**TO DO:** Please identify every line in the data below that contains the string "speed", and copy each of those lines. Case counts.
INFORMATION PROVIDED START
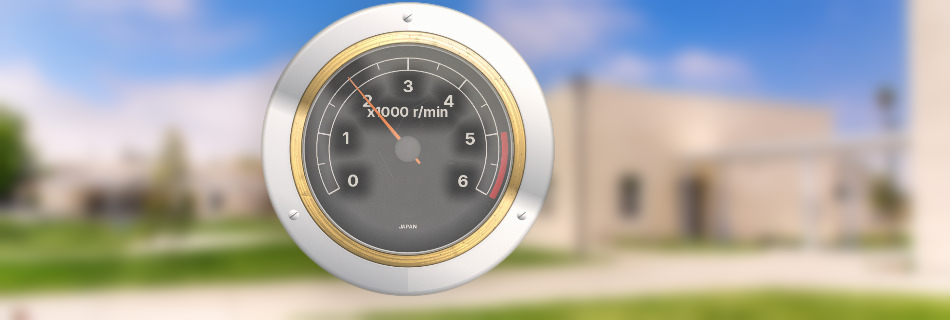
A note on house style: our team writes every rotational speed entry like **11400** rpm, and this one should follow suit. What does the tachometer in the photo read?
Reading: **2000** rpm
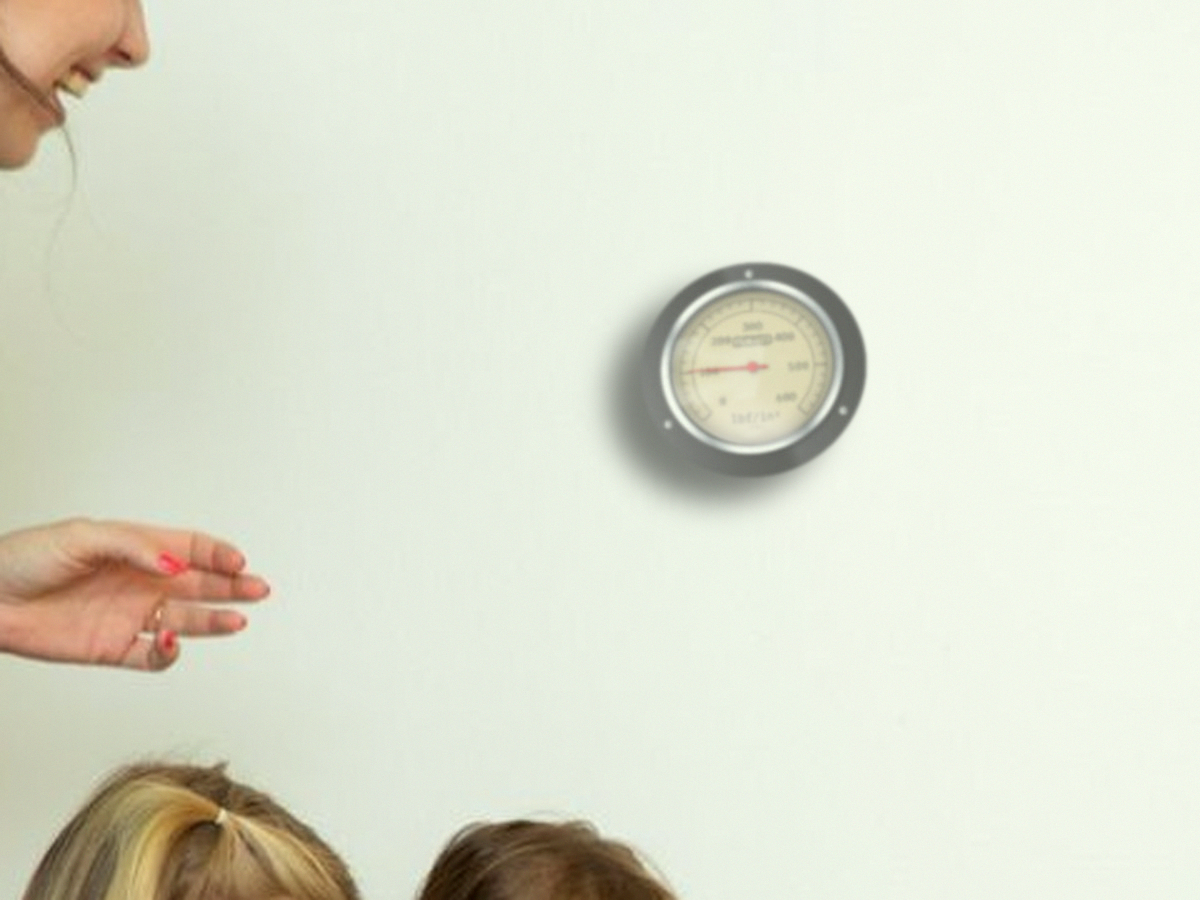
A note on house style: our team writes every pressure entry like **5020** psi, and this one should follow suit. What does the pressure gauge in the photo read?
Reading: **100** psi
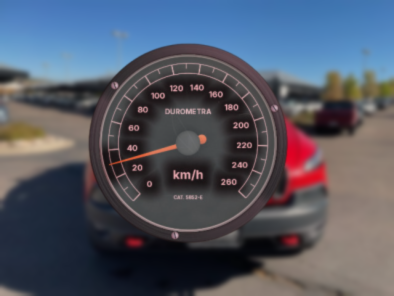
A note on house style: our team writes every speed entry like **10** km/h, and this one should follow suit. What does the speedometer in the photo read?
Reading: **30** km/h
INFORMATION PROVIDED END
**ANSWER AREA:**
A note on house style: our team writes every rotational speed entry like **11400** rpm, and this one should follow suit. What does the tachometer in the photo read?
A note on house style: our team writes every speed entry like **10** km/h, and this one should follow suit. What does the speedometer in the photo read?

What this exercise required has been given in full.